■ Supplied records
┌──
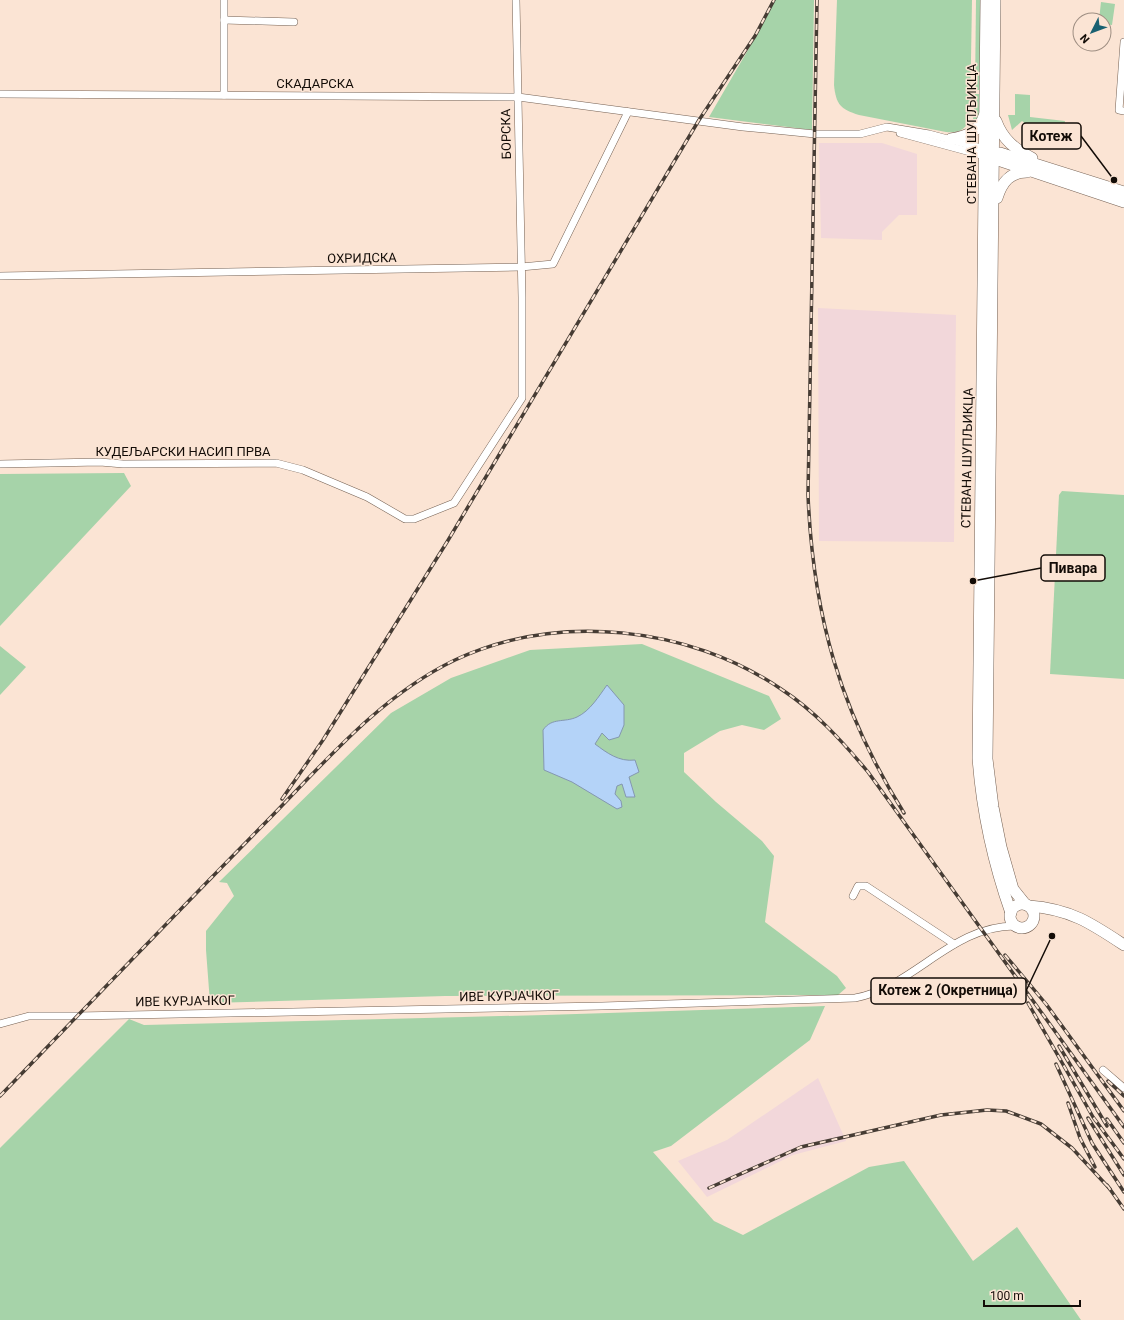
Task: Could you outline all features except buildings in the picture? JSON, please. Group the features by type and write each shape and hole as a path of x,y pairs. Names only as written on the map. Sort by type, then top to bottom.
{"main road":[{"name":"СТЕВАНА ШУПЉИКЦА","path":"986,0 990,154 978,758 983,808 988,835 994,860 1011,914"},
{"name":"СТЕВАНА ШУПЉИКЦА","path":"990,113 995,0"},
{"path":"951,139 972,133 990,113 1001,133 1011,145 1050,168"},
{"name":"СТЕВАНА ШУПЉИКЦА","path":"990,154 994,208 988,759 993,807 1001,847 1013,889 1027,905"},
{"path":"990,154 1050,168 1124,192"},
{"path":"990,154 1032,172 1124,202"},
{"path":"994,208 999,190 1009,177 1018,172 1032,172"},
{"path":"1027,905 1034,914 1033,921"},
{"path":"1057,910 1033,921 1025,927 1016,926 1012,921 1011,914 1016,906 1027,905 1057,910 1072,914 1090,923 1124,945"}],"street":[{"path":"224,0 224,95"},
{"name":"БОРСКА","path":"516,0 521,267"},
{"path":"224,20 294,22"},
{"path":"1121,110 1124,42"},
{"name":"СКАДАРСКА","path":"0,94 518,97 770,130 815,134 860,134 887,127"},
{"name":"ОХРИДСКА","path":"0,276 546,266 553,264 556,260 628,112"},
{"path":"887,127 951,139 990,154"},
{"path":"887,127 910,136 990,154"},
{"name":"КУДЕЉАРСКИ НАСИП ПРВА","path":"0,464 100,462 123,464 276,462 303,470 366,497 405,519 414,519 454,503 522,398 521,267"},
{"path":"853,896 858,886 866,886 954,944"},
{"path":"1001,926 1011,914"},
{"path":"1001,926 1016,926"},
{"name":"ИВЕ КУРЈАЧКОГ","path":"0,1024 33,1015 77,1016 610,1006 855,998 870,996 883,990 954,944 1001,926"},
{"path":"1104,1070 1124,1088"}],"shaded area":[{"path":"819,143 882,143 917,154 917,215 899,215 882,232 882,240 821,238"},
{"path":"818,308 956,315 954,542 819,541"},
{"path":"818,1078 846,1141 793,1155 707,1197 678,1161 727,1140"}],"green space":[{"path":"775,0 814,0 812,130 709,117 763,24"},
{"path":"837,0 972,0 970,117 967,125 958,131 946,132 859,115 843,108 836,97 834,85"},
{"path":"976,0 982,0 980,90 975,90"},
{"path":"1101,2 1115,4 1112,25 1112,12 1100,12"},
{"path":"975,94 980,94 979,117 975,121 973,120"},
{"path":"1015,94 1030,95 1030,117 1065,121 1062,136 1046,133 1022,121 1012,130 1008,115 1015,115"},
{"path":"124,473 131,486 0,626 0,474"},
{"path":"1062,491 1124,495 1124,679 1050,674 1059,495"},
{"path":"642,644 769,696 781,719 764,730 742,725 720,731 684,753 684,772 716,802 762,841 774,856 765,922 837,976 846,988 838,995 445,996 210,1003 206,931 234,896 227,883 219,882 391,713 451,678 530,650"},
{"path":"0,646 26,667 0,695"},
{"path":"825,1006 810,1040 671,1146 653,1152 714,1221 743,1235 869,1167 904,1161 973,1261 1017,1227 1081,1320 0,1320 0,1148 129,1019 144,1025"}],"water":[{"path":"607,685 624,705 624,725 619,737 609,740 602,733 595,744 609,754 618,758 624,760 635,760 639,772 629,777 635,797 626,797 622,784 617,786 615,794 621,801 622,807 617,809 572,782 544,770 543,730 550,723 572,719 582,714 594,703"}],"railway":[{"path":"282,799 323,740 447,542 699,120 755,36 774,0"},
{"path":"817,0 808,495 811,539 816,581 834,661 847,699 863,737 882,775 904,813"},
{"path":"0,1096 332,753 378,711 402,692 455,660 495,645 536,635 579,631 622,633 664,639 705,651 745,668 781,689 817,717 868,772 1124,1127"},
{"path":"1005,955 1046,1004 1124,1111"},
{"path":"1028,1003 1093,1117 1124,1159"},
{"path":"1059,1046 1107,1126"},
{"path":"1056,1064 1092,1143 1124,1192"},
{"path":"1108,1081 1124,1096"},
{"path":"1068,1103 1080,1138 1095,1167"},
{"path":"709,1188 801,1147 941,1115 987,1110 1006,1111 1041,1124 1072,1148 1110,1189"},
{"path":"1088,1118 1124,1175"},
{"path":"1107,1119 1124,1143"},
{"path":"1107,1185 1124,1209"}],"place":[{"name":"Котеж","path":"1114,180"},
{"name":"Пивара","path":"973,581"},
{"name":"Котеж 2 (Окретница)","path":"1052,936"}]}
└──
■ What you need to do
Print the entire listing above verbatim. No picture should be included.

■ Output
Task: Could you outline all features except buildings in the picture? JSON, please. Group the features by type and write each shape and hole as a path of x,y pairs. Names only as written on the map. Sort by type, then top to bottom.
{"main road":[{"name":"СТЕВАНА ШУПЉИКЦА","path":"986,0 990,154 978,758 983,808 988,835 994,860 1011,914"},
{"name":"СТЕВАНА ШУПЉИКЦА","path":"990,113 995,0"},
{"path":"951,139 972,133 990,113 1001,133 1011,145 1050,168"},
{"name":"СТЕВАНА ШУПЉИКЦА","path":"990,154 994,208 988,759 993,807 1001,847 1013,889 1027,905"},
{"path":"990,154 1050,168 1124,192"},
{"path":"990,154 1032,172 1124,202"},
{"path":"994,208 999,190 1009,177 1018,172 1032,172"},
{"path":"1027,905 1034,914 1033,921"},
{"path":"1057,910 1033,921 1025,927 1016,926 1012,921 1011,914 1016,906 1027,905 1057,910 1072,914 1090,923 1124,945"}],"street":[{"path":"224,0 224,95"},
{"name":"БОРСКА","path":"516,0 521,267"},
{"path":"224,20 294,22"},
{"path":"1121,110 1124,42"},
{"name":"СКАДАРСКА","path":"0,94 518,97 770,130 815,134 860,134 887,127"},
{"name":"ОХРИДСКА","path":"0,276 546,266 553,264 556,260 628,112"},
{"path":"887,127 951,139 990,154"},
{"path":"887,127 910,136 990,154"},
{"name":"КУДЕЉАРСКИ НАСИП ПРВА","path":"0,464 100,462 123,464 276,462 303,470 366,497 405,519 414,519 454,503 522,398 521,267"},
{"path":"853,896 858,886 866,886 954,944"},
{"path":"1001,926 1011,914"},
{"path":"1001,926 1016,926"},
{"name":"ИВЕ КУРЈАЧКОГ","path":"0,1024 33,1015 77,1016 610,1006 855,998 870,996 883,990 954,944 1001,926"},
{"path":"1104,1070 1124,1088"}],"shaded area":[{"path":"819,143 882,143 917,154 917,215 899,215 882,232 882,240 821,238"},
{"path":"818,308 956,315 954,542 819,541"},
{"path":"818,1078 846,1141 793,1155 707,1197 678,1161 727,1140"}],"green space":[{"path":"775,0 814,0 812,130 709,117 763,24"},
{"path":"837,0 972,0 970,117 967,125 958,131 946,132 859,115 843,108 836,97 834,85"},
{"path":"976,0 982,0 980,90 975,90"},
{"path":"1101,2 1115,4 1112,25 1112,12 1100,12"},
{"path":"975,94 980,94 979,117 975,121 973,120"},
{"path":"1015,94 1030,95 1030,117 1065,121 1062,136 1046,133 1022,121 1012,130 1008,115 1015,115"},
{"path":"124,473 131,486 0,626 0,474"},
{"path":"1062,491 1124,495 1124,679 1050,674 1059,495"},
{"path":"642,644 769,696 781,719 764,730 742,725 720,731 684,753 684,772 716,802 762,841 774,856 765,922 837,976 846,988 838,995 445,996 210,1003 206,931 234,896 227,883 219,882 391,713 451,678 530,650"},
{"path":"0,646 26,667 0,695"},
{"path":"825,1006 810,1040 671,1146 653,1152 714,1221 743,1235 869,1167 904,1161 973,1261 1017,1227 1081,1320 0,1320 0,1148 129,1019 144,1025"}],"water":[{"path":"607,685 624,705 624,725 619,737 609,740 602,733 595,744 609,754 618,758 624,760 635,760 639,772 629,777 635,797 626,797 622,784 617,786 615,794 621,801 622,807 617,809 572,782 544,770 543,730 550,723 572,719 582,714 594,703"}],"railway":[{"path":"282,799 323,740 447,542 699,120 755,36 774,0"},
{"path":"817,0 808,495 811,539 816,581 834,661 847,699 863,737 882,775 904,813"},
{"path":"0,1096 332,753 378,711 402,692 455,660 495,645 536,635 579,631 622,633 664,639 705,651 745,668 781,689 817,717 868,772 1124,1127"},
{"path":"1005,955 1046,1004 1124,1111"},
{"path":"1028,1003 1093,1117 1124,1159"},
{"path":"1059,1046 1107,1126"},
{"path":"1056,1064 1092,1143 1124,1192"},
{"path":"1108,1081 1124,1096"},
{"path":"1068,1103 1080,1138 1095,1167"},
{"path":"709,1188 801,1147 941,1115 987,1110 1006,1111 1041,1124 1072,1148 1110,1189"},
{"path":"1088,1118 1124,1175"},
{"path":"1107,1119 1124,1143"},
{"path":"1107,1185 1124,1209"}],"place":[{"name":"Котеж","path":"1114,180"},
{"name":"Пивара","path":"973,581"},
{"name":"Котеж 2 (Окретница)","path":"1052,936"}]}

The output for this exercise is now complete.